Metin alıntısı -
______
Vicdanlı İnsanların Merhameti Küresel Zorbaların Gözünü Korkuttu
Allah kâinatı bir uyum ve ölçü içerisinde yaratmıştır. Burada her şey her şeyle ilişkili ve hayat zamanla birlikte akıyor. Sarsılmaz bir düzen ekseninde devam eden bu döngünün merkezinde ne güneş yakıyor ne de yağmur boğuyor… Kuşkusuz Allah’ın kurduğu bu sistemi ayakta tutan adalet ve denge yasasıdır ki; adaletin temeli sarsıldığında bu durumdan toprakla irtibatlı olan canlı cansız bütün varlık alemi etkileniyor. Yaşamın bütün alanlarıyla ilgili olan adalet ve denge yasası insanın kendisiyle, yaratıcısıyla ve tüm varlıklarla olan ilişkisini düzenleyen bir ilkedir ve yerküreyi ayakta tutan bu ilke aynı zamanda huzurlu bir yaşamın teminatıdır.
Tarihi süreç içerisinde insan hem yıkan, bozan, katleden hem de düzenleyen, inşa eden bir varlık olmuştur. Onarmaya da, yıkmaya da yatkınlığı olan insanın bu durumu iradeyi gerekli kılmış ve hiçbir varlığın sahip olmadığı tercih hakkı insana bahşedilmiştir. İnsanın özgür iradesiyle yaptığı tercihi iyi ile kötünün savaşı olarak yer edinmiş ve tarih bu iki gücün çatışmasının özeti olarak görülmüştür. Savaşlar, işgal faaliyetleri, katliamlar insanın kusurlu tercihinin bir sonucudur. İnsan kendisine bahşedilen tercih hakkını doğru kullanmakla sorumludur ve ailede başlayıp dini kurumlarda devam eden eğitimin birincil amacı bireylere bu konuda bilinç kazandırmaktır. Doğru tercih yapmak, doğrudan yana olmak ve doğru kararlar vermek hayati öneme sahiptir ve yüce dinimiz bu ilkelere işaret etmektedir. Zira insanın iradesini aleyhine olacak şekilde kullanması kendisiyle ve toplumla uyumunu bozuyor ve kaosa, çatışmaya, şiddete, katliamlara, zorbalığa, despotizme sebebiyet veriyor. Bugün ABD, Siyonist ideoloji ve Batı ittifakının yol açtığı işgal ve katliamlar marazi bir tercihin sonucudur ve kötülüğün giderek yayılmasına ve tüm dünyada ruhsal örselenmelere yol açıyor. Nitekim kötülük göklerden inmiyor insanın arızalı üretiminden sızıyor ve bulaştığı her yere acı ve göz yaşı bırakıyor. Savaşlar, işgal faaliyetleri, şiddet ve nefret suçları insanın bu üretiminin sonucunda ortaya çıkıyor ve zulüm tarihin her döneminde taraftar buluyor.
______
Gösterilen veriler -
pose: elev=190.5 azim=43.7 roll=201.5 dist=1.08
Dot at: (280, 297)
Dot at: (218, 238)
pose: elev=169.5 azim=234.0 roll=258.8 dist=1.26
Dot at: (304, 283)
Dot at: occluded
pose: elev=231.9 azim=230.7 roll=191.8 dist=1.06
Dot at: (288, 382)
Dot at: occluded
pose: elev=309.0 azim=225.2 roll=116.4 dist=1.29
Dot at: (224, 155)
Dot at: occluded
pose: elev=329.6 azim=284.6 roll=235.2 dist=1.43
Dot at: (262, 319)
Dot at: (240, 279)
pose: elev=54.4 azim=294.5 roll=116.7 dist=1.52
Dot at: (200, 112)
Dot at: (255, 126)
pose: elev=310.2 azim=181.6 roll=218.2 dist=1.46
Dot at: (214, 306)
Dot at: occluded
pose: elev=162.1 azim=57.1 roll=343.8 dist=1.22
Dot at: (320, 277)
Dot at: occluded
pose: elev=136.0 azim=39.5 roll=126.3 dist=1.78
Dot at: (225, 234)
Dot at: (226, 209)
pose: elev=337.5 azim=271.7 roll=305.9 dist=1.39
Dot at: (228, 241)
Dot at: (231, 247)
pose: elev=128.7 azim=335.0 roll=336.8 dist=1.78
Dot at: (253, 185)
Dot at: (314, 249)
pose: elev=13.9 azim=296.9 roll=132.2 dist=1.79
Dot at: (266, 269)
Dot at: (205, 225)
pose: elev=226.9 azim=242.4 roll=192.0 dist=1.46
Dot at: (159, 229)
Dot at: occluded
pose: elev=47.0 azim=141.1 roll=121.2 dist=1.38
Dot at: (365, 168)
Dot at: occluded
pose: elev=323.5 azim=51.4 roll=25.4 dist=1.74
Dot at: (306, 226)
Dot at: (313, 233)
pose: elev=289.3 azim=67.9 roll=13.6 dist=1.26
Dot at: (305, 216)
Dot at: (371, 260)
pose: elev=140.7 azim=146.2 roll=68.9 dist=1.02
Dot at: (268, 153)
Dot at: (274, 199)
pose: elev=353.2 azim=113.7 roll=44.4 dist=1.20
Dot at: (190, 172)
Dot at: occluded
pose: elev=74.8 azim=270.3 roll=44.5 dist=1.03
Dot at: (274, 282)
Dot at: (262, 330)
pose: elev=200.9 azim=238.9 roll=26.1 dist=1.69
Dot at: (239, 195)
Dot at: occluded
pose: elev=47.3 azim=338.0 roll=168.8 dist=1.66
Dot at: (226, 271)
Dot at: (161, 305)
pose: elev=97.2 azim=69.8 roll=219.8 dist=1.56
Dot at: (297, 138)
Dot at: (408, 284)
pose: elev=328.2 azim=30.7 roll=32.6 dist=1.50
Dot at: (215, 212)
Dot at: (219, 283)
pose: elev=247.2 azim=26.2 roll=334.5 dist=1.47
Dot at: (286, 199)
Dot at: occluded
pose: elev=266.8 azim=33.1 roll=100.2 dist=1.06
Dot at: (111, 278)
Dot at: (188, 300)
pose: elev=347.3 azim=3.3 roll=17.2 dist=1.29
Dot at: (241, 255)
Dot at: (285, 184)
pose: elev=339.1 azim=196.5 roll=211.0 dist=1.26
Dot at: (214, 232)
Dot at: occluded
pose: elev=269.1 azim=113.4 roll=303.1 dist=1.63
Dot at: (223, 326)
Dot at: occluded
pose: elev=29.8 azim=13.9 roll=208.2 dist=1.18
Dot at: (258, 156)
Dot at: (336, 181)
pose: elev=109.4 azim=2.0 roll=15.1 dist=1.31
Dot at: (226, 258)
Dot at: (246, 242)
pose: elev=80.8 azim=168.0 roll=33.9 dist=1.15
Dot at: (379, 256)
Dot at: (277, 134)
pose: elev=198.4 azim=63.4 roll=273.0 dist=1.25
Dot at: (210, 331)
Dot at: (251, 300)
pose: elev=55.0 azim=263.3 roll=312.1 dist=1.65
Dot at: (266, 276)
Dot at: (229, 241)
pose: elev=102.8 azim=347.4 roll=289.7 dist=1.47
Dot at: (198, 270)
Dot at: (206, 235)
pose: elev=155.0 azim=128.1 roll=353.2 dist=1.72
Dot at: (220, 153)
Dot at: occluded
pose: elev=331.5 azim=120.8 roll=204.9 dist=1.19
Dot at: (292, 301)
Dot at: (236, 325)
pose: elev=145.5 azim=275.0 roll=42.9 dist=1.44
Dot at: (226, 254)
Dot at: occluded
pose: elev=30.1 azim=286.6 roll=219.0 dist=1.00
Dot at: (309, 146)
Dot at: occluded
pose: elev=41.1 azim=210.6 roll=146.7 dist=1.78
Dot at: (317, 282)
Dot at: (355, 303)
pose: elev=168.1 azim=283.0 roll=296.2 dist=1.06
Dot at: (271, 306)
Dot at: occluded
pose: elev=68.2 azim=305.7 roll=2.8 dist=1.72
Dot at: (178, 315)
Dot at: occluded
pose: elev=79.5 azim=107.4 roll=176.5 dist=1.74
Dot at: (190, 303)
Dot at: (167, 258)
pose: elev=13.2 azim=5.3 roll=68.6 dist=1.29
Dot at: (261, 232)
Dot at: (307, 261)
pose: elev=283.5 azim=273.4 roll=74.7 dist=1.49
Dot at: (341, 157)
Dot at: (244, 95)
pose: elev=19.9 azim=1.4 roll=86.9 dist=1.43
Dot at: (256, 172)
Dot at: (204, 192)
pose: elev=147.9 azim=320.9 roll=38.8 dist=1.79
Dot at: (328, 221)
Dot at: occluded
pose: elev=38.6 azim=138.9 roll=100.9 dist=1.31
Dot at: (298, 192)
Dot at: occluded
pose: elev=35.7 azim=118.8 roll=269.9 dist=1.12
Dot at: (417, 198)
______
Görevin amacı - Metindeki "Vicdanlı İnsanların Merhameti" ifadesinden "bir yaşamın teminatıdır." ifadesine kadar olan kısmı, "kâinatı" sözcüğünü "evreni" ile değiştirerek yeniden yazın. Bu veriler metinden ayrı bir malzemedir.

Alıştırma çözümü -
Vicdanlı İnsanların Merhameti Küresel Zorbaların Gözünü Korkuttu
Allah evreni bir uyum ve ölçü içerisinde yaratmıştır. Burada her şey her şeyle ilişkili ve hayat zamanla birlikte akıyor. Sarsılmaz bir düzen ekseninde devam eden bu döngünün merkezinde ne güneş yakıyor ne de yağmur boğuyor… Kuşkusuz Allah’ın kurduğu bu sistemi ayakta tutan adalet ve denge yasasıdır ki; adaletin temeli sarsıldığında bu durumdan toprakla irtibatlı olan canlı cansız bütün varlık alemi etkileniyor. Yaşamın bütün alanlarıyla ilgili olan adalet ve denge yasası insanın kendisiyle, yaratıcısıyla ve tüm varlıklarla olan ilişkisini düzenleyen bir ilkedir ve yerküreyi ayakta tutan bu ilke aynı zamanda huzurlu bir yaşamın teminatıdır.